April 6, 2014

Scout in sunglasses

We have gone nomadic. We are having a great time!

Some things/talks I am attending/doing and showing PdDroidParty and algorithmic music stuff at:

April 6th - Los Angeles. Patching circle at Crashspace. That's probably today if you are reading this in the USA. Sorry for the late notice.

April 11th - New York. Patching circle at NYU. I will be co-presenting with Dan Wilcox on Pure Data on Android and iOS.

Early May - Virginia Tech patching circle and a small performance as part of DISIS. Not much detail yet. Will post when I know more.

May 7th - New York. Dorkbot presentation on PdDroidParty.

This next one is later in the year when we are in the EU:

June 26th/27th - Portugal. Algorave performance at xCoAx.

If you are on the east coast of the USA, or in northern Italy, or southern France, or London, we will be located in those regions in the next months, so let me know if you want to have a beer or for me to deliver a talk at yr thing or what have you.

Snowdorks

Feb. 11, 2014

tower.png

Jan. 27, 2014

Hexadecimal Die

This is a Hexadecimal die that you can 3d print. Download the STL file or get the source code on GitHub. Hopefully useful when generating private keys and the like.

Jan. 20, 2014

alien-insect.png

Almost certainly exhibits tripedal gait during locomotion.

Jan. 16, 2014

A few weeks ago I made a little book of advice for my daughter in a what-if-i-die-in-a-plane-crash frenzy before taking an international flight. The content comes mostly from a blog post I wrote during the week after her birth. Here is the book on Archive.org if you are interested. It is Creative Commons licensed so go nuts. This is a technical blog post about getting the book ready for the JIT printing process.

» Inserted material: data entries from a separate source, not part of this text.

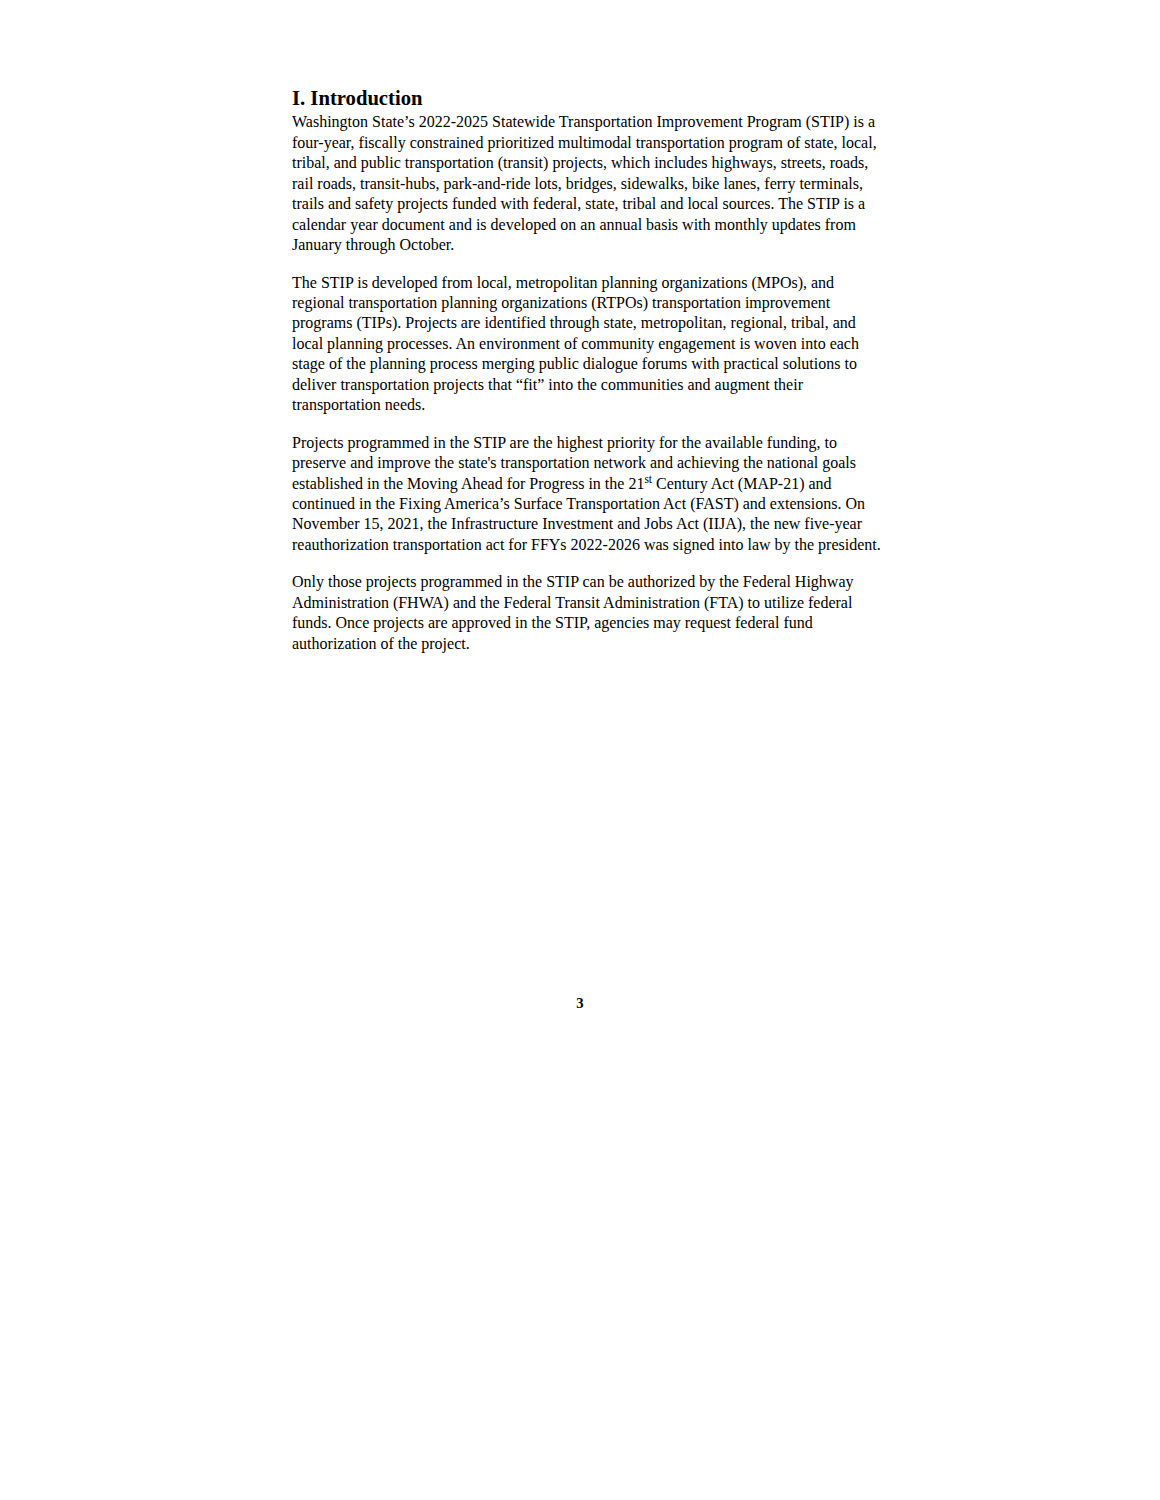I. Introduction
Washington State’s 2022-2025 Statewide Transportation Improvement Program (STIP) is a four-year, fiscally constrained prioritized multimodal transportation program of state, local, tribal, and public transportation (transit) projects, which includes highways, streets, roads, rail roads, transit-hubs, park-and-ride lots, bridges, sidewalks, bike lanes, ferry terminals, trails and safety projects funded with federal, state, tribal and local sources. The STIP is a calendar year document and is developed on an annual basis with monthly updates from January through October.
The STIP is developed from local, metropolitan planning organizations (MPOs), and regional transportation planning organizations (RTPOs) transportation improvement programs (TIPs). Projects are identified through state, metropolitan, regional, tribal, and local planning processes. An environment of community engagement is woven into each stage of the planning process merging public dialogue forums with practical solutions to deliver transportation projects that “fit” into the communities and augment their transportation needs.
Projects programmed in the STIP are the highest priority for the available funding, to preserve and improve the state's transportation network and achieving the national goals established in the Moving Ahead for Progress in the 21st Century Act (MAP-21) and continued in the Fixing America’s Surface Transportation Act (FAST) and extensions. On November 15, 2021, the Infrastructure Investment and Jobs Act (IIJA), the new five-year reauthorization transportation act for FFYs 2022-2026 was signed into law by the president.
Only those projects programmed in the STIP can be authorized by the Federal Highway Administration (FHWA) and the Federal Transit Administration (FTA) to utilize federal funds. Once projects are approved in the STIP, agencies may request federal fund authorization of the project.
3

I used several free software tools in the process:

  • vim (gvim specifically) is my editor of choice.
  • Inkscape - vector graphics, layout.
  • Ghostscript - PDF formatting.
  • PDFtk - PDF manipulation.

I used blurb.com to print the book.

The following makefile converts the source SVG files for each page and the cover into separate PDF files, then assembles them into a single document, and then transforms the document into the PDF-X3 format that blurb.com requires.

SVGS=$(shell ls pages/*.svg)
PDFS=$(SVGS:.svg=.pdf)
PDFS_BLANK=$(foreach pdf,$(PDFS),$(pdf) page-blank.pdf)

all: we-can-do-this-cover_x3.pdf pages_x3.pdf

%.pdf: %.svg
    inkscape --without-gui --file=$< --export-pdf=$@ #--export-text-to-path

pages.pdf: $(PDFS) page-blank.pdf
    pdftk $(PDFS_BLANK) cat output pages.pdf

%_x3.pdf: %.pdf
    gs -dPDFX -dBATCH -dNOPAUSE -dNOOUTERSAVE -dUseCIEColor -sDEVICE=pdfwrite -sProcessColorModel=DeviceCMYK -sOutputFile=$(<:.pdf=_x3.pdf) -dPDFSETTINGS=/prepress ./PDFX_def_wecandothis.ps $<

clean:
    rm -f pages/*.pdf
    rm -f *.pdf
    rm -f _x3.pdf

To get these programs issue sudo apt-get install inkscape make pdftk ghostscript on Debian GNU/Linux or Ubuntu. You can get the complete source files for the book on GitHub so that you can use this as a template to make your own book. The SVG images for the pages are in the pages subdirectory and the cover is we-can-do-this-cover.svg. The makefile builds a "Small Square" (7 × 7 in / 18 × 18 cm) book but you should be able to change the source SVG sizes to make a different sized book.

The font is my own handwriting. The original TTF is here.